Spec Driven Development may work - although, when the top two pages of Google hits for it don’t contain a Wikipedia link yet you gotta know you’re conceptually see-through.

I don’t care about that, though. What matters to me is that it’s likely to produce software that engineers want to build. Give the machine a precise spec and it will give you that software. Tell the machine a compelling story and it will be more rigorous.

Really?

Well, yes. But if you’re lost in the weeds you can cheat. You don’t need to start with a story. You can get LMM’s to inject them if you can’t find any yourself. You’ll quickly notice when you read them and they give you a little twinge of doubt. Follow that twinge.
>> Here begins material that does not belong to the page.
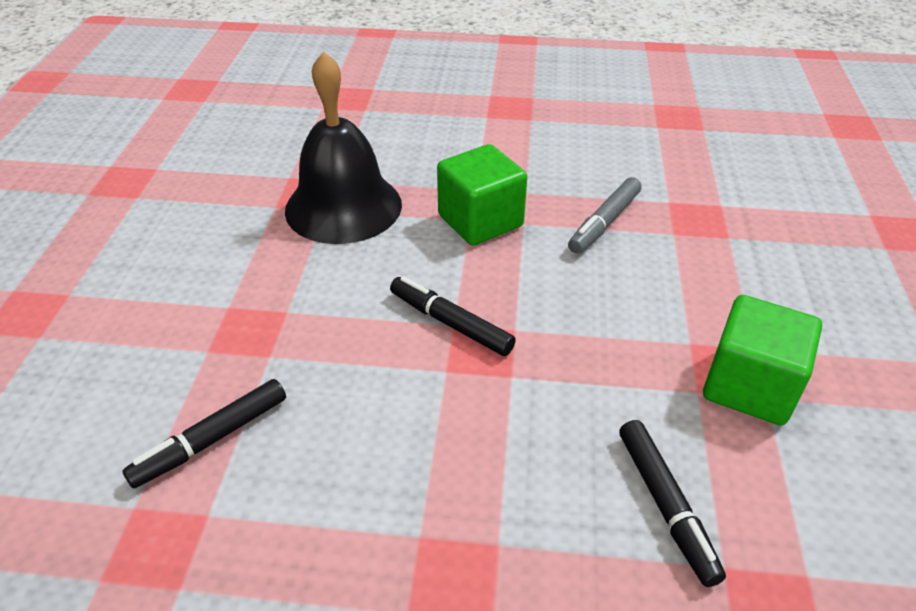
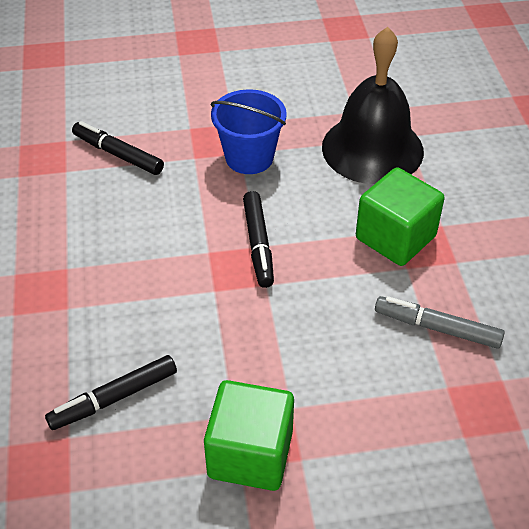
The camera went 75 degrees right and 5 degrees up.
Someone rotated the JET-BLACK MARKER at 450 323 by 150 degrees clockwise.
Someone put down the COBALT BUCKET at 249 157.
That’s where the value is.

I need a detailed overview of your plan for the <insert concept here> from a 'user stories' perspective.

You are reading and challenging the output of that, right, because I don’t like calling someone an NPC, but, flesh-for-brains, this is the only job you have left. For now.

Verify your tasks against these stories and hunt for gaps.

This can be used in concert with lots of other methods.

This is a bad idea.

This approach is haphazard, it’s in development, it uses me to work out which angle to come from next and how hard to hit. Check the datestamp above, if it’s not today, I’ve moved on. It’s loosely adapted from Jeffrey Emanuel via Steve Yegge’s blog.

Jeffrey Emanuel discovered this powerful and unintuitive rule. He found that he gets the best designs, the best plans, and the best implementations, all by forcing agents to review their proposals (and then their work) 4–5 times, at which point it “converges”. It typically takes 4 to 5 iterations before the agent declares that it’s as good as it can get.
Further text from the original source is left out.